By Press and Publicity Chair, Lizzy Handschy
Contact Lizzy at [email protected]
In August of 2015, just days after I began graduate school here at the University of Iowa, I read a Facebook post from a friend who, at the time, was a PhD student at the University of Missouri. She stated that graduate students at Mizzou had lost their health insurance. While this wasn’t a totally accurate description of the situation, her Facebook post nonetheless inspired fear in me about the potential precarity of being a graduate worker. After sharing what I’d read with my officemates, a more senior graduate student reassured me that this couldn’t happen to us because at Iowa, we are unionized, and our health insurance is guaranteed in a legally binding contract.
Back in 2017, all of that changed. In February of 2017, Iowa Republicans proposed legislation that stripped public sector unions, like COGS, of many of our rights. Because this legislation passed, public sector unions are no longer allowed to bargain over health insurance. While we still have GradCare, it is no longer in our legally-binding contract, but in University policy instead. This means the University can change this policy at any time.

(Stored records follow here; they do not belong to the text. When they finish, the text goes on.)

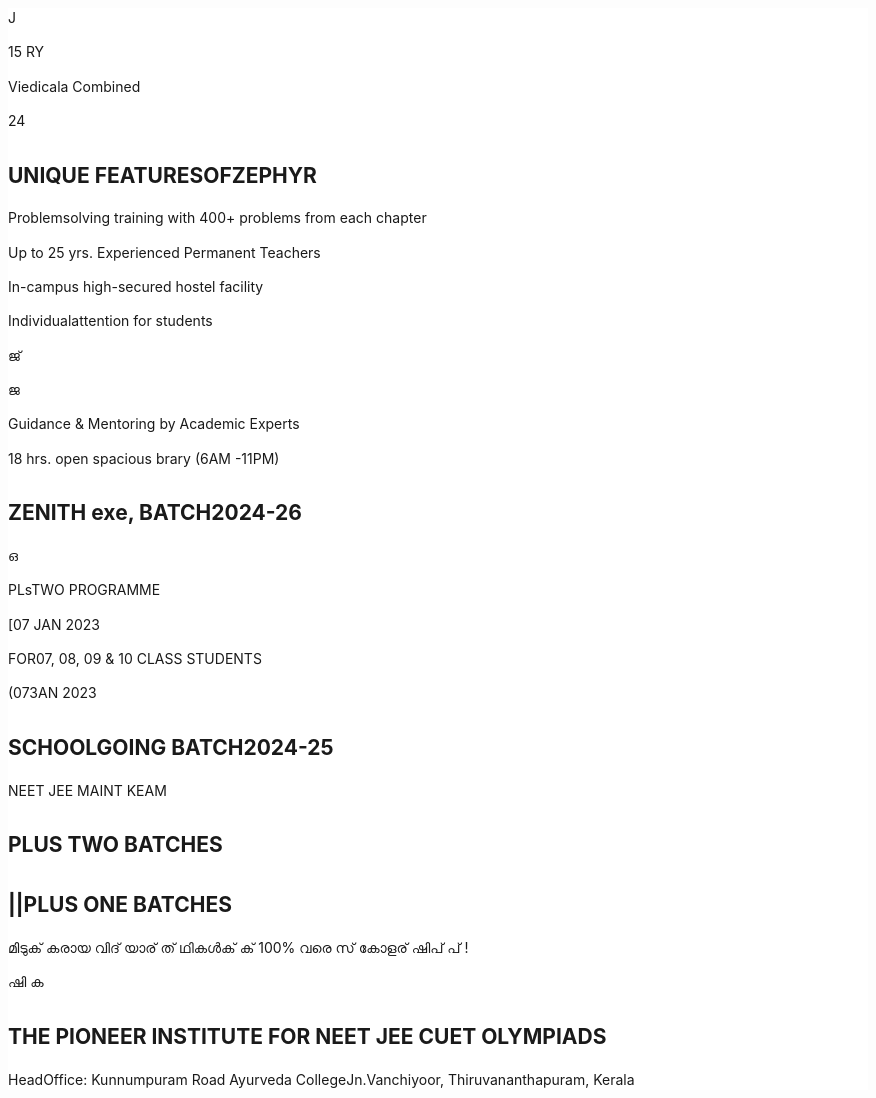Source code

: J

15 RY

Viedicala Combined

24

## UNIQUE FEATURESOFZEPHYR

Problemsolving training with 400+ problems from each chapter

Up to 25 yrs. Experienced Permanent Teachers

In-campus high-secured hostel facility

Individualattention for students



ജ്

ജ

Guidance &amp; Mentoring by Academic Experts

18 hrs. open spacious brary (6AM -11PM)

## ZENITH exe, BATCH2024-26



ഒ

PLsTWO PROGRAMME

[07 JAN 2023

FOR07, 08, 09 &amp; 10 CLASS STUDENTS

(073AN 2023

## SCHOOLGOING BATCH2024-25

NEET JEE MAINT KEAM

## PLUS TWO BATCHES

## ||PLUS ONE BATCHES

മിടുക് കരായ വിദ് യാര് ത് ഥികൾക് ക് 100% വരെ സ്  കോളര്  ഷിപ് പ് !

ഷി ക

## THE PIONEER INSTITUTE FOR NEET JEE CUET OLYMPIADS

HeadOffice: Kunnumpuram Road Ayurveda CollegeJn.Vanchiyoor, Thiruvananthapuram, Kerala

Healthcare is not the only thing we lost the ability to negotiate over when this law passed. As it stands, our wages are essentially the only thing protected by our contract, and much of what we used to have in our contract is now in University policy. Since these changes, COGS has been grappling with what it means to be a union when our official bargaining rights are so limited. If the purpose of a union is to protect the rights and wellbeing of its workers, how do we do this now?

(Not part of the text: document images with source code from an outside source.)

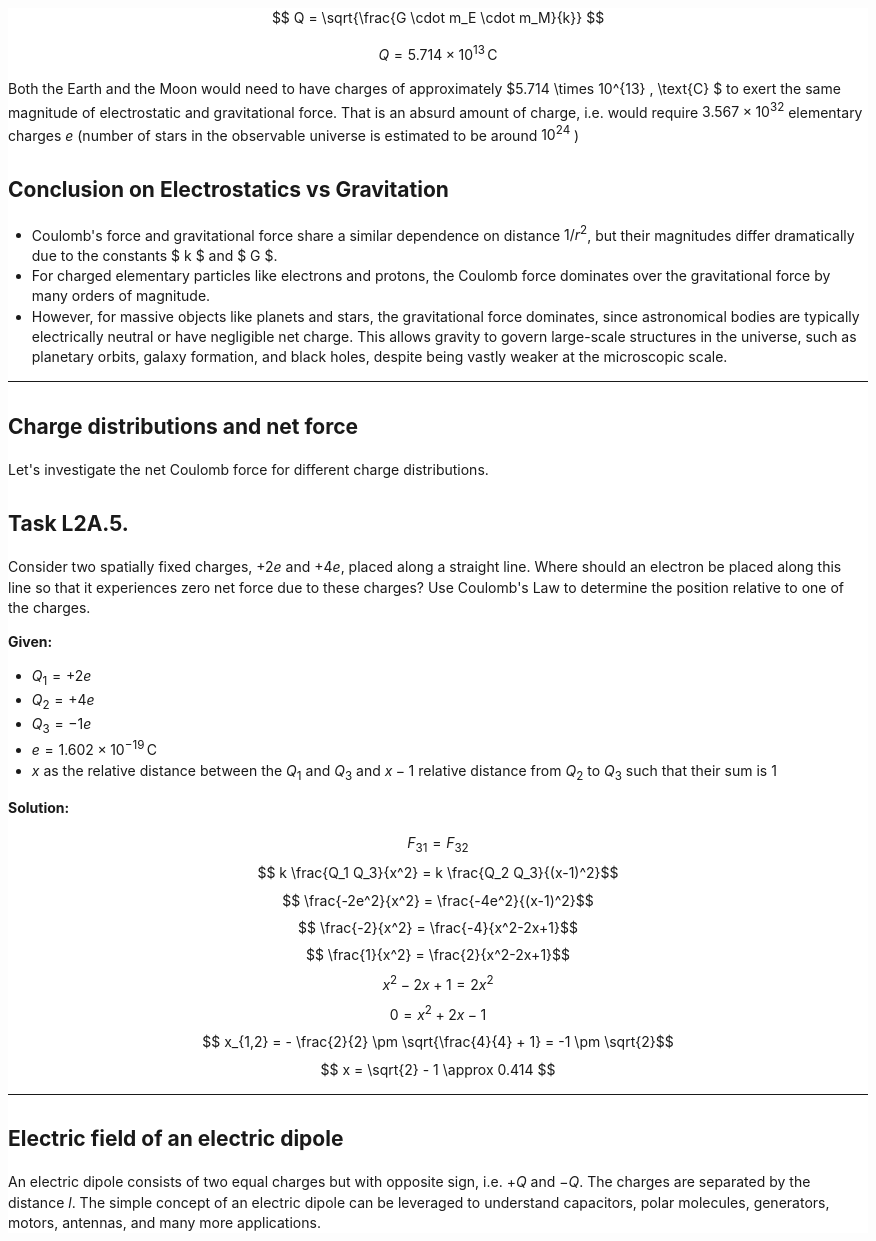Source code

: $$ Q = \sqrt{\frac{G \cdot m_E \cdot m_M}{k}} $$
  
$$ Q =  5.714 \times 10^{13} \, \text{C} $$

Both the Earth and the Moon would need to have charges of approximately $5.714 \times 10^{13} \, \text{C} $ to exert the same magnitude of electrostatic and gravitational force.
That is an absurd amount of charge, i.e. would require $3.567 \times 10^32$ elementary charges $e$ (number of stars in the observable universe is estimated to be around $10^{24}$ )

## Conclusion on Electrostatics vs Gravitation
- Coulomb's force and gravitational force share a similar dependence on distance $1/r^2$, but their magnitudes differ dramatically due to the constants $ k $ and $ G $.
- For charged elementary particles like electrons and protons, the Coulomb force dominates over the gravitational force by many orders of magnitude.
- However, for massive objects like planets and stars, the gravitational force dominates, since astronomical bodies are typically electrically neutral or have negligible net charge. This allows gravity to govern large-scale structures in the universe, such as planetary orbits, galaxy formation, and black holes, despite being vastly weaker at the microscopic scale.

---
## Charge distributions and net force 
Let's investigate the net Coulomb force for different charge distributions. 

## Task L2A.5.
Consider two spatially fixed charges, $+2e$ and $+4e$, placed along a straight line. 
Where should an electron be placed along this line so that it experiences zero net force due to these charges? 
Use Coulomb's Law to determine the position relative to one of the charges.

**Given:**
* $Q_1 = +2e$
* $Q_2 = +4e$
* $Q_3 = -1e$
* $e = 1.602 \times 10^{-19} \, \textrm{C}$
* $x$ as the relative distance between the $Q_1$ and $Q_3$ and $x-1$ relative distance from $Q_2$ to $Q_3$ such that their sum is $1$

**Solution:**

$$F_{31} = F_{32}$$
$$ k \frac{Q_1 Q_3}{x^2} = k \frac{Q_2 Q_3}{(x-1)^2}$$
$$ \frac{-2e^2}{x^2} = \frac{-4e^2}{(x-1)^2}$$
$$ \frac{-2}{x^2} = \frac{-4}{x^2-2x+1}$$
$$ \frac{1}{x^2} = \frac{2}{x^2-2x+1}$$
$$ x^2-2x+1 = 2x^2$$
$$ 0 = x^2 +2x -1$$
$$ x_{1,2} = - \frac{2}{2} \pm \sqrt{\frac{4}{4} + 1} = -1 \pm \sqrt{2}$$ 
$$ x = \sqrt{2} - 1 \approx 0.414 $$

---
## Electric field of an electric dipole
An electric dipole consists of two equal charges but with opposite sign, i.e. $+Q$ and $-Q$. 
The charges are separated by the distance $l$. 
The simple concept of an electric dipole can be leveraged to understand capacitors, polar molecules, generators, motors, antennas, and many more applications.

In terms of healthcare, there is a solution that will protect our current health insurance, and would have even protected the non-unionized graduate workers of Mizzou. That solution is single-payer healthcare, or Medicare for All. With Medicare for All, every graduate worker at Iowa and at any university, unionized or not, would have access to health insurance. Our access to affordable health insurance would not be decided by the whims of university administrators or state legislators. The UE National has recently endorsed a “Health Care for All” policy platform, noting that if unions no longer need to negotiate over healthcare, that leaves them resources to negotiate for other benefits, like paid sick leave and vacation time.
In the past, COGS has not endorsed policy platforms or candidates. But with the new limitations to our bargaining rights, this is something we should reconsider. At our December General Membership Meeting we will discuss whether we should endorse policy platforms, and specifically discuss endorsing Medicare for All. I personally believe a union should fight for the wellbeing of its workers in any way, and I support COGS officially endorsing Medicare for All!